- Born: Laeeq Ahmed Khan 29 October 1933 Punjab, British India
- Died: 27 January 2014 (aged 80) Islamabad, Pakistan
- Burial place: H-11 Cemetery, Islamabad
- Education: Government College, Lahore (B.Sc) University of the Punjab (M.S., M.P.Adm.) Queen Mary University of London
- Occupations: Commentator; broadcaster; educationist; radio presenter; television presenter;
- Years active: 1964 – 2013
- Employer(s): Pakistan Television Corporation, Radio Pakistan
- Spouse: Nasira Khan
- Children: 7
- Awards: Full list

= Laeeq Ahmed =

Pakistani commentator, broadcaster (1933–2014)

Laeeq Ahmed Khan (29 October 1933 27 January 2014; sometimes spelled Laiq Ahmed) was a Pakistani commentator, broadcaster, educationist, and radio and television presenter. He hosted television programmes broadcast by PTV such as its coverage of the 1970 general election and launch of Rehbar-I. Primary known for his role in science magazine shows and education, he also organised a talk show during 1974 Islamic Summit Conference.

He produced more than 500 television programmes focused on various topics such as science, environment, global issues and current affairs. His prominent programmes include Science Magazine and Kab Kyon Kaise (When, Why and How). He also used to host science talk shows called 'Science Magazine' at PTV starting in 1965. This TV program ran for 30 years and became one of the longest-running TV show on PTV.

== Early life and education ==
He was born to Siddique Ahmed Khan and Ameena Begum on 29 October 1933, in Punjab, British India (in modern-day Lahore, Pakistan). He obtained his BSc in Statistics from the Government College, Lahore, and master's degree in Physics and M.P.Adm. from the University of Punjab. Later in 1968, he did postgraduate training in Nuclear Engineering from the Queen Mary University of London when the Pakistan Atomic Energy Commission sent him to England. He married Nasira Khan at 24, with whom he had seven children, including five daughters and two sons.

== Career ==
He started his career in 1964 with Pakistan Television Corporation's science magazine. However, his role as a commentator was recognised in 1972 when Zulfikar Ali Bhutto arrived at one of the Pakistan's airports after signing the Simla Agreement.

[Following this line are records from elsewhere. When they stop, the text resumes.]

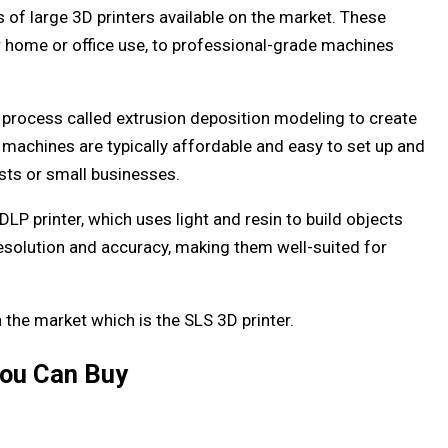
s of large 3D printers available on the market. These
or home or office use, to professional-grade machines
a process called extrusion deposition modeling to create
e machines are typically affordable and easy to set up and
sts or small businesses.
DLP printer, which uses light and resin to build objects
resolution and accuracy, making them well-suited for
n the market which is the SLS 3D printer.
You Can Buy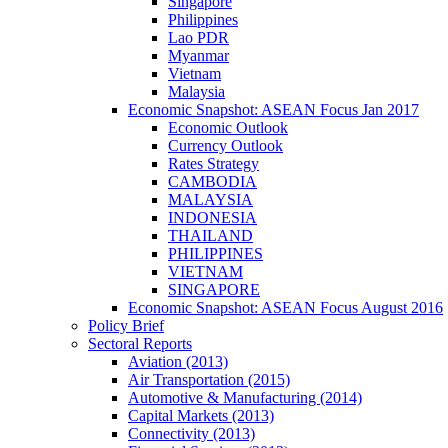
Singapore
Philippines
Lao PDR
Myanmar
Vietnam
Malaysia
Economic Snapshot: ASEAN Focus Jan 2017
Economic Outlook
Currency Outlook
Rates Strategy
CAMBODIA
MALAYSIA
INDONESIA
THAILAND
PHILIPPINES
VIETNAM
SINGAPORE
Economic Snapshot: ASEAN Focus August 2016
Policy Brief
Sectoral Reports
Aviation (2013)
Air Transportation (2015)
Automotive & Manufacturing (2014)
Capital Markets (2013)
Connectivity (2013)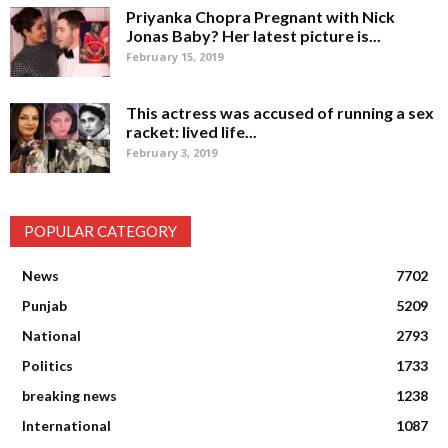
Priyanka Chopra Pregnant with Nick
Jonas Baby? Her latest picture is...
February 15, 2019
This actress was accused of running a sex
racket: lived life...
February 3, 2019
POPULAR CATEGORY
News
7702
Punjab
5209
National
2793
Politics
1733
breaking news
1238
International
1087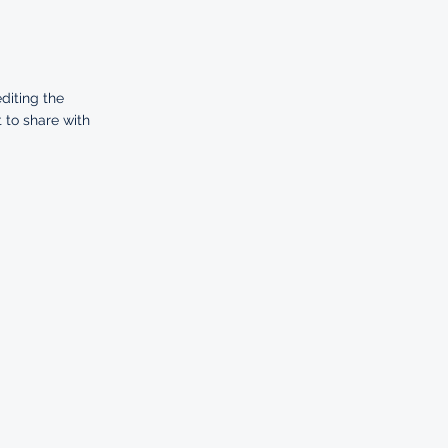
editing the
 to share with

He participated in uncertain national and international conferences, seminars and workshops focused on social and religious topics such as Islam and Family Planning and subsequently organised a social awareness program titled Mas'ala No.1 (Matter No. 1).

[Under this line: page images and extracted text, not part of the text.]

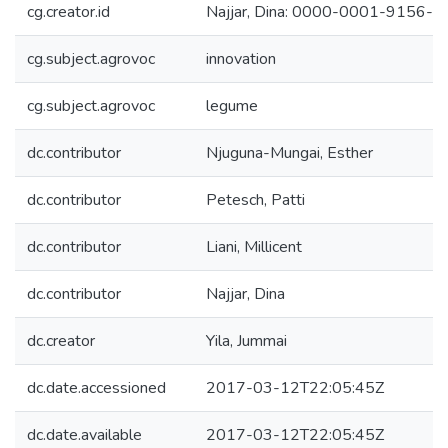
cg.creator.id
Najjar, Dina: 0000-0001-9156-
cg.subject.agrovoc
innovation
cg.subject.agrovoc
legume
dc.contributor
Njuguna-Mungai, Esther
dc.contributor
Petesch, Patti
dc.contributor
Liani, Millicent
dc.contributor
Najjar, Dina
dc.creator
Yila, Jummai
dc.date.accessioned
2017-03-12T22:05:45Z
dc.date.available
2017-03-12T22:05:45Z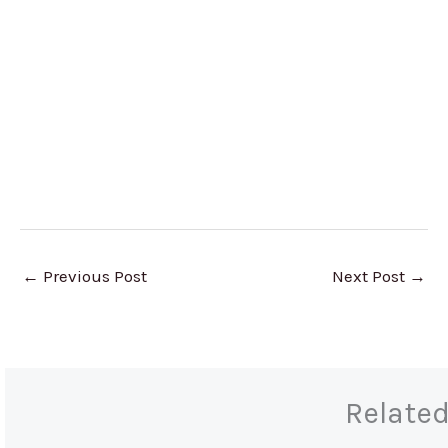
←
Previous Post
Next Post
→
Relate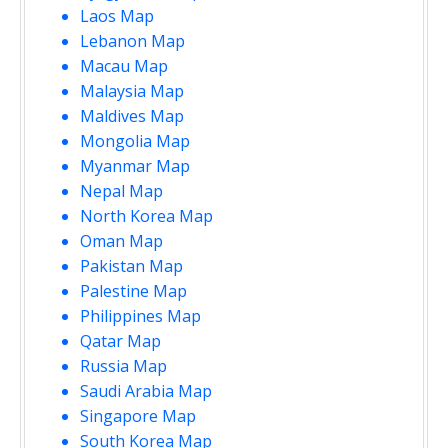
Laos Map
Lebanon Map
Macau Map
Malaysia Map
Maldives Map
Mongolia Map
Myanmar Map
Nepal Map
North Korea Map
Oman Map
Pakistan Map
Palestine Map
Philippines Map
Qatar Map
Russia Map
Saudi Arabia Map
Singapore Map
South Korea Map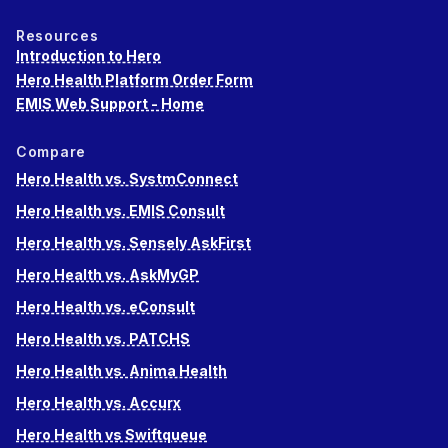
Resources
Introduction to Hero
Hero Health Platform Order Form
EMIS Web Support - Home
Compare
Hero Health vs. SystmConnect
Hero Health vs. EMIS Consult
Hero Health vs. Sensely AskFirst
Hero Health vs. AskMyGP
Hero Health vs. eConsult
Hero Health vs. PATCHS
Hero Health vs. Anima Health
Hero Health vs. Accurx
Hero Health vs Swiftqueue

He served in the Ministry of Federal Education and Professional Training from 1980 to 1987, during which he proposed establishment of the Primary and Non-Formal Education Wing, responsible for education development. Prior to joining the Ministry of Education, he worked at various universities and financial institutions such as University of Engineering and Technology, Lahore (UET), Allama Iqbal Open University and the National Bank of Pakistan.

During his last days of the career, he served as director general at the Academy of Educational Planning and Management (AEPAM) until he retired in 1994. Prior to his appointment as director general, he served as a director education and Professor at Allama Iqbal Open University in Islamabad. While working at PTV, his live transmission of 1977 general election was one of his prominent programmes. He produced most programmes between 1960s to 1980s. He was last seen on 16 November 2013 on PTV.

==Major events coverage==
- Pakistani general election, 1970 - live news coverage of the 'Elections 1970', a 36-hour long broadcast from Lahore, Pakistan.
- Simla Agreement of 1972 - Laeeq Ahmed was the commentator when Zulfikar Ali Bhutto landed at the airport after signing the Simla Agreement.
- Islamic Summit Conference held at Lahore in 1974 - Laeeq Ahmed was again the PTV commentator.
- Pakistan Day on 23 March plus Independence Day (Pakistan) on 14 August each year, were covered by him as a commentator for many years in the 1970s.

== Death ==
Laeeq Ahmed Khan was suffering from a chronic condition and died on 27 January 2014 in Islamabad, Pakistan. He is buried in H-11 graveyard, Islamabad.

== Awards ==
- 1997: Lifetime Achievement Award, one of the PTV Awards
- 1994: Pride of Performance Award by the President of Pakistan
- 1986: PTV Award for the Best Compere on PTV
- 1983: PTV Award for the Best Commentator on PTV
- Sitara-i-Imtiaz (Star of Excellence) Award by the Government of Pakistan.